Wednesday, January 7, 2009

SUE Winter Seminar 1 - How Cuba Survived Peak Oil (Documentary)

Please join us for Winter Seminar 1 sponsored by the University of Cincinnati Center for Sustainable Urban Environments:




Center for Sustainable Urban Environments

The Power of Community: How Cuba Survived Peak Oil

A Documentary Film
Friday, January 9, 2009
11:00 AM
3200 Recreation Center

When Cuba lost access to Soviet oil in the early 1990s, the country faced an immediate crisis – feeding the population – and an ongoing challenge: how to create a new low-energy society. Cuba transitioned from large, fossil-fuel intensive farming to small, less energy-intensive organic farms and urban gardens, and from a highly industrial society to a more sustainable one. This film tells the story of the Cuban people’s hardship, ingenuity and triumph over sudden adversity – through cooperation, conservation and community, told in their own words.

The Center for Sustainable Urban Environments (http://www.eng.uc.edu/sue/) sponsors these free seminars for the University and Cincinnati communities.

For directions and parking, see http://www.uc.edu/visitors/

All are invited to TAZA afterward for continued discussion, coffee, and a quick bite to eat (http://www.taza.cc)

To receive notices of future seminars and SUE activities, sign up on our listserv at https://listserv.uc.edu/cgi-bin/wa.exe?A0=UC-SUE-ANNOUNCE (This is an announce-only list; no spam); or monitor our blog at http://ucsue.blogspot.com

2 comments:

  1. The Cuban people have maintained the same life expectancy and infant mortality as the U.S. during this entire difficult period of change.
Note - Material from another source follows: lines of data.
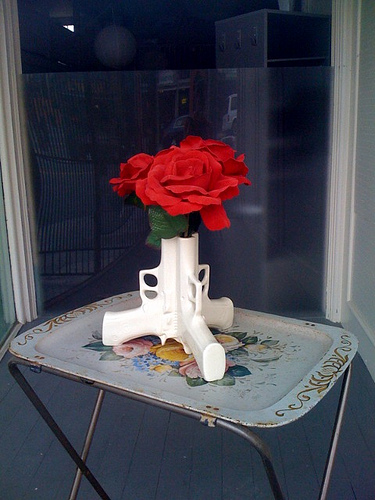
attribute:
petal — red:
[200, 202, 234, 232]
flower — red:
[114, 133, 252, 236]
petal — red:
[181, 193, 223, 207]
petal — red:
[134, 176, 160, 207]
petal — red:
[216, 159, 249, 180]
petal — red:
[125, 154, 152, 179]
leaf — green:
[146, 204, 189, 238]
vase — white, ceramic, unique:
[100, 232, 239, 383]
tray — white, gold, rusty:
[9, 290, 361, 432]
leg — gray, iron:
[321, 362, 354, 499]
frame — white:
[323, 0, 367, 321]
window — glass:
[18, 2, 332, 318]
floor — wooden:
[0, 316, 375, 498]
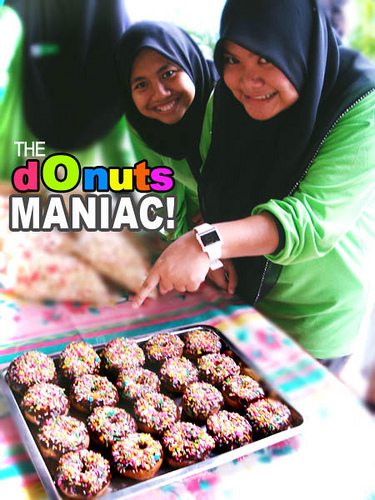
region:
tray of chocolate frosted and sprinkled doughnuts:
[5, 315, 314, 498]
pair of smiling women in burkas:
[4, 4, 373, 368]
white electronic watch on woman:
[192, 220, 230, 271]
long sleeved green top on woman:
[136, 77, 372, 373]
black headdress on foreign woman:
[189, 0, 374, 309]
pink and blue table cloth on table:
[3, 190, 374, 491]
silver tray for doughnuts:
[6, 315, 293, 498]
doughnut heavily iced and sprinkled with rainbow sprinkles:
[2, 342, 59, 395]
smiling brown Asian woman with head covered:
[115, 16, 211, 134]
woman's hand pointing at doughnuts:
[129, 211, 270, 313]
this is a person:
[132, 0, 371, 347]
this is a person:
[109, 16, 219, 235]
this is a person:
[0, 0, 128, 162]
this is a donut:
[53, 452, 108, 498]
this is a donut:
[113, 437, 166, 476]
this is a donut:
[169, 422, 208, 462]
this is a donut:
[202, 407, 248, 447]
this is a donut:
[244, 398, 287, 438]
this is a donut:
[84, 403, 138, 452]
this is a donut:
[135, 386, 175, 428]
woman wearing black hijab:
[195, 0, 372, 318]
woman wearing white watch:
[186, 215, 235, 271]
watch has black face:
[186, 218, 232, 268]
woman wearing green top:
[203, 98, 373, 350]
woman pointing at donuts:
[109, 217, 238, 330]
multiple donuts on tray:
[0, 322, 324, 498]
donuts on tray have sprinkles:
[10, 317, 296, 493]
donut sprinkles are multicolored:
[0, 341, 76, 409]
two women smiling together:
[85, 3, 338, 151]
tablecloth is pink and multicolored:
[21, 284, 181, 341]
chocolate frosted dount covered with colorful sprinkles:
[55, 448, 117, 499]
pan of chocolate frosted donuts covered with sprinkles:
[0, 323, 308, 498]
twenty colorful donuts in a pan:
[0, 320, 308, 499]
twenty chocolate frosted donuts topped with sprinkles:
[1, 323, 309, 499]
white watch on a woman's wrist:
[193, 219, 221, 268]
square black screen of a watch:
[195, 228, 221, 245]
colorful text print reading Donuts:
[10, 150, 177, 191]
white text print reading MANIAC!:
[6, 191, 178, 231]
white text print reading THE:
[11, 137, 45, 156]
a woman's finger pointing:
[127, 268, 161, 311]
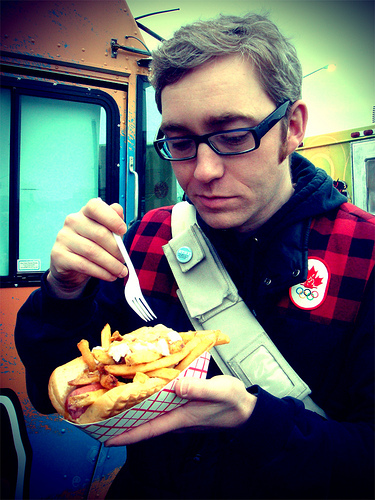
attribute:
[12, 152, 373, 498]
coat — blue, red, black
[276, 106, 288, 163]
sideburn — long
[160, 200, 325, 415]
strap — tan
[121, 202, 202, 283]
shoulder — man's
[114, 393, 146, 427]
container — paper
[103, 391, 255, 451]
hand — white, patterened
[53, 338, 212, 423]
food container — red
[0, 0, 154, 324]
bus — orange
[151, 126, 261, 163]
rim — black 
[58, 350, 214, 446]
tray — white , plastic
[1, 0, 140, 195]
structure — orange, blue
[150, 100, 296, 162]
eyeglasses — thick rimmed, black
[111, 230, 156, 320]
fork — plastic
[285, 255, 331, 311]
patch — white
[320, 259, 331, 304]
border — red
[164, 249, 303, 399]
tan strap — thick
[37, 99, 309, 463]
container — patterned, red, white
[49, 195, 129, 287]
hand — white, plastic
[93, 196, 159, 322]
fork — disposable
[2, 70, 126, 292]
window — two pane, black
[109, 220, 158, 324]
fork — plastic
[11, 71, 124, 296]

Their government maintained free healthcare and education through it all. They use about a tenth of the energy as a typical person in the U.S. and I'd venture they are happier now than before the collapse of the Soviet Union.

    Why not here, in the U.S., in Cincinnati? We (including me, yes) so blindly trust in technological solutions and have come to believe that anything less must be inferior. The *social will* to work with Nature as a principle, to minimize energy use, is absent from our Government and our market systems. It shouldn't have to be that way.

    As was said in the film, in Cuba when they say that society must save energy, and so turn out the lights in rooms you are not using, the people will do it as part of their social compact. Here, we'll complain "why? I am paying for it!"